The Billionaire Next Door by Jessica Bird
Reading Level: Adult Romance
Release Date: August 1, 2007
Pages: 256 pages
Reviewed By: Kate McMurry
This is a well-formatted, well designed Kindle book. It was a pleasure to read on that basis.
I hadn't read a short contemporary romance in a while when this book caught my eye while looking for something to read within the online, digital portion of my local public library. Once I checked out the book, it was a simple, two-click procedure to download a Kindle edition of this book through Amazon, and I had a full three weeks to read it. Hooray for the electronic publishing revolution!
Lizzie Bond is a 20-something nurse whose only relative is her mother, a sweet woman who is a brilliant artist but mentally incapable of supporting herself. Lizzie has also befriended her elderly landlord, who lives upstairs in the duplex she rents. When he suddenly dies, there is no one but her to try and track down his nearest relations. In the process, she calls his son, Wall Street billionaire Sean O'Banyon.
This book was written in 2007, before the huge market crash and subsequent social disgust at Wall Street bigshots like Sean, so this is kind of a period piece, if you will. But even if our recent Great Recession had never happened, it's not that easy to make a sympathetic character of a guy like Sean, who has spent years dedicating his life to cut-throat financial maneuvers in order to get increasingly wealthy. However, as these types of stories go, what makes it compelling is that Sean is a wounded soul who has a painful family secret he and his two brothers have never shared with anyone. As he spends time with Lizzie, while packing up his father's belongings in preparation for selling the house he grew up in, the walls Sean has erected around his heart and soul crumble in the face of his physical and emotional attraction to this very compassionate woman.

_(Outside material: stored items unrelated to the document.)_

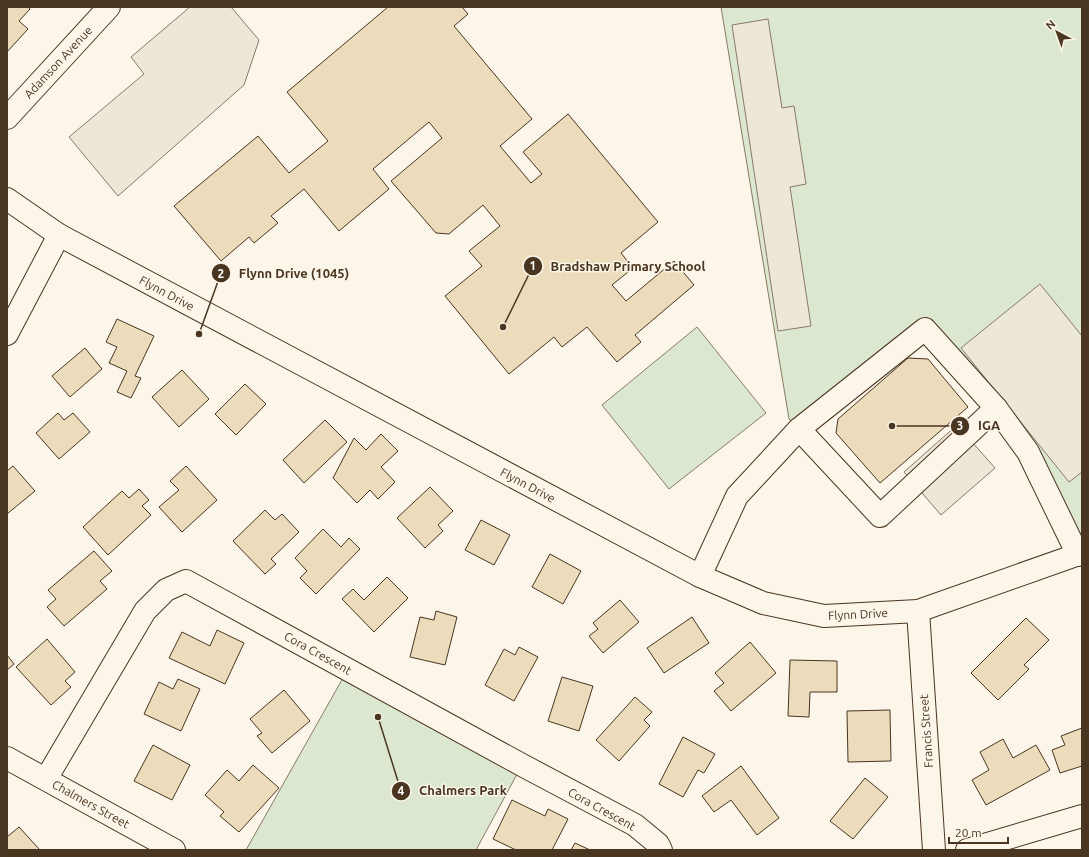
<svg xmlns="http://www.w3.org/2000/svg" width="1089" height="857" viewBox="0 0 1089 857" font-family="Ubuntu,sans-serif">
	<rect width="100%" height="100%" fill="#fbf6e9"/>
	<!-- green -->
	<g fill="#dce7d0" stroke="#887966">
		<path d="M721,7H1082V553L1028,452L925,329L799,429L789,419Z"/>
		<path d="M697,327L766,413L669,489L602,405Z"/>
		<path d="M348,669L522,765L476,850H246Z"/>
	</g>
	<!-- parking -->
	<g fill="#ede7d9" stroke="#887966">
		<path d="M190,7H231L259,40L244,85L118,196L69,137L144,74L131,57Z"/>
		<path d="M768,19L782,108L794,106L806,184L790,187L811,326L778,331L732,25Z"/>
		<path d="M1040,284L1082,336V472L1069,482L961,348Z"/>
		<path d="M957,425L995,468L941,515L904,472Z"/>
	</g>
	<!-- building -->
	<g fill="#ecdcbc" stroke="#4a3520">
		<path d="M7,7H28L30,9L19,21L28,29L7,52Z"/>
		<path d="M388,7H462L468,14L454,26L532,119L500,146L531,183L542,174L523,152L568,114L658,222L621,253L633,268L612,285L626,301L674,261L694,285L635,335L641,342L617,362L587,327L562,347L554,337L509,374L445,296L482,266L469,251L500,226L483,205L449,234L436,233L391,181L442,138L429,122L373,169L389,189L339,231L304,189L271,216L278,223L254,243L249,237L221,261L174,206L258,136L289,173L328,141L287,92Z"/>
		<path d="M117,319L154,336L135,376L141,378L131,398L117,392L127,371L109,363L117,347L106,342Z"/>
		<path d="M85,348L102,369L70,397L52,376Z"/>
		<path d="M908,358L928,359L968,407L880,483L836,433L838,419Z"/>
		<path d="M182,370L209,399L179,427L152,397Z"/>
		<path d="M245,384L266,404L236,435L215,414Z"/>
		<path d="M58,413L64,420L73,413L90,432L59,459L36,433Z"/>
		<path d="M325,420L347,442L304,483L283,460Z"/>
		<path d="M381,434L398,451L381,467L395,482L378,499L370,490L357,503L333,478L354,438L366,450Z"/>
		<path d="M13,466L35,491L7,514V471Z"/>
		<path d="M186,466L217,500L182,532L159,507L179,490L170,481Z"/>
		<path d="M430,487L453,511L438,525L443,531L425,548L397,518Z"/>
		<path d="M139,489L149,500L142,506L151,515L108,555L83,527L122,491L129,498Z"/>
		<path d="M265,510L275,520L282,514L299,532L271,559L276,564L265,574L233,541Z"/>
		<path d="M481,520L510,535L494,565L465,550Z"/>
		<path d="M323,529L341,547L349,538L360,549L316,594L300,578L307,571L295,558Z"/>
		<path d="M94,551L112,571L100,581L107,589L64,626L47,607L56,599L48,590Z"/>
		<path d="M550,554L581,571L563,604L532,587Z"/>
		<path d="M387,577L408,598L374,632L342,599L353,589L364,600Z"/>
		<path d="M620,600L639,622L603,653L589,636L598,629L593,623Z"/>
		<path d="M436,611L457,617L445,665L410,657L420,617L434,620Z"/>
		<path d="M692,617L709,643L664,673L647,648Z"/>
		<path d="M1026,618L1049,640L1024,665L1029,669L998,700L971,673Z"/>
		<path d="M217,630L244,643L225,684L169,658L182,632L210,646Z"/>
		<path d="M47,639L75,672L65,681L71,687L51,705L16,667Z"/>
		<path d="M750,642L776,673L731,711L714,691L724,683L715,673Z"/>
		<path d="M519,647L538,657L514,701L485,685L504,649L515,655Z"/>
		<path d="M7,655L14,664L7,670Z"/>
		<path d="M790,660L837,661V692H810L809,717L788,716Z"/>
		<path d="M562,677L593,686L579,731L548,721Z"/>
		<path d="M178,679L200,689L181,731L144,714L159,682L173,689Z"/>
		<path d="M284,690L310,721L272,753L257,736L262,733L250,719Z"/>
		<path d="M635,697L652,712L644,720L650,726L619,761L596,740Z"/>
		<path d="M890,710L891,761L848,762L847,711Z"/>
		<path d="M1082,728V766L1060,773L1052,750L1065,745L1061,736Z"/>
		<path d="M683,737L715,754L704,773L698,770L683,797L659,784Z"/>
		<path d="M1003,739L1013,758L1036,745L1050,770L986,805L972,780L989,770L980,752Z"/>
		<path d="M153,745L190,765L172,800L134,781Z"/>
		<path d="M253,765L279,788L239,832L220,816L224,812L205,795L227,770L239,781Z"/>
		<path d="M741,766L779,818L757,835L731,800L714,812L702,796Z"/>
		<path d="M865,778L888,797L853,839L830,821Z"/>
		<path d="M512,800L545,816L548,809L568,819L552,850H516L493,839Z"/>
		<path d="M19,827L40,850H7V837Z"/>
		<path d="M575,843L590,850H571Z"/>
	</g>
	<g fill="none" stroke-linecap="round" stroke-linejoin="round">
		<!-- minor casing -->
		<g stroke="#4a3520" stroke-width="24">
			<g id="minor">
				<path d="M7,118L109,7"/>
				<path d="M7,199L59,235L700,576L763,603L824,616L918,611L1082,553"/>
				<path d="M7,334L59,235"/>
				<path d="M799,429L880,516L996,408"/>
				<path d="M700,576L737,496L799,429L925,329L996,408L1028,452L1078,555"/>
				<path d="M918,611L934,850"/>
				<path d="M7,758L174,850"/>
				<path d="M46,779L145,611L166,590L186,581L522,765L635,825L658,844L661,850"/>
				<path d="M967,850L1082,816"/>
			</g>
		</g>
		<!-- minor -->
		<use href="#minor" stroke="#fbf6e9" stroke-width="22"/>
	</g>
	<g text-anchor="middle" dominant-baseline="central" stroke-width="3" stroke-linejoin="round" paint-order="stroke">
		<!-- street labels -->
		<g font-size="12" fill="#4a3520" stroke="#fbf6e9">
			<text transform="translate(58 62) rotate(-47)">Adamson Avenue</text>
			<text transform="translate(167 293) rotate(28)">Flynn Drive</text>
			<text transform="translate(528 485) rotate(28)">Flynn Drive</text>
			<text transform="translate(858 614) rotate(-3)">Flynn Drive</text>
			<text transform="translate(318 653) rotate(29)">Cora Crescent</text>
			<text transform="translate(926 731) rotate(-94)">Francis Street</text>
			<text transform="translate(91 804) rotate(29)">Chalmers Street</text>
			<text transform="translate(602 809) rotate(29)">Cora Crescent</text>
		</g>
	</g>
	<!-- callouts -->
	<path fill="none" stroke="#4a3520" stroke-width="1.5" d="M503 327L533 266M199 334L221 273M892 426L960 426M378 717L401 791"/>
	<g fill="#4a3520" stroke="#fbf6e9" stroke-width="1.5">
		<circle cx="503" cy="327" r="4"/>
		<circle cx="199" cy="334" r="4"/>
		<circle cx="892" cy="426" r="4"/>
		<circle cx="378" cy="717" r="4"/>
		<circle cx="533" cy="266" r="10"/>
		<circle cx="221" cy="273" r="10"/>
		<circle cx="960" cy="426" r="10"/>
		<circle cx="401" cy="791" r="10"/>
	</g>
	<g font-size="12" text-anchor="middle" font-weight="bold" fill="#fff">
		<text x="533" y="270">1</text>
		<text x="221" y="278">2</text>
		<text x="960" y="430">3</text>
		<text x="401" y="795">4</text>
	</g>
	<g font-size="13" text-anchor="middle" font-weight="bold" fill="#4a3520" stroke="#fbf6e9" stroke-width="3" stroke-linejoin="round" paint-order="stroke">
		<text x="628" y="271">Bradshaw Primary School</text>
		<text x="294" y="278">Flynn Drive (1045)</text>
		<text x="989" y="430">IGA</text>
		<text x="463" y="795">Chalmers Park</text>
	</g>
	<!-- border -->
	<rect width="1089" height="857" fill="none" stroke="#4a3520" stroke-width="16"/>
	<!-- north arrow -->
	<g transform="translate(1057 32) rotate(319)" stroke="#fbf6e9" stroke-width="3" paint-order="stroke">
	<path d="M0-3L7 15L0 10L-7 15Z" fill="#4a3520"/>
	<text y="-6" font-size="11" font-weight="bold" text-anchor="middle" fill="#4a3520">N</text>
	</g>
	<!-- scale -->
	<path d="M949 837v6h59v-6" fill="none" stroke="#4a3520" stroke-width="2"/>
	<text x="955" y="837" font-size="12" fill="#4a3520" stroke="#fbf6e9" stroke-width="3" paint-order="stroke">20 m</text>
</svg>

This book was meant to be the first in a trilogy telling the stories of Sean and his two brothers, and it is a huge loss to the fans of this talented author that Harlequin made the enormously dumb decision to not go forward with the author's contract to do these stories. Thus, all we have is this one, extremely well-written, contempory romance about the O'Banyon brothers.
Fortunately, this novel stands on its own without a cliffhanger ending of any kind, so it is well worth reading. Lizzy is an extremely sympathetic heroine, and the theme of the story, a harsh man redeemed by love, is a perennial favorite for romance fans everywhere.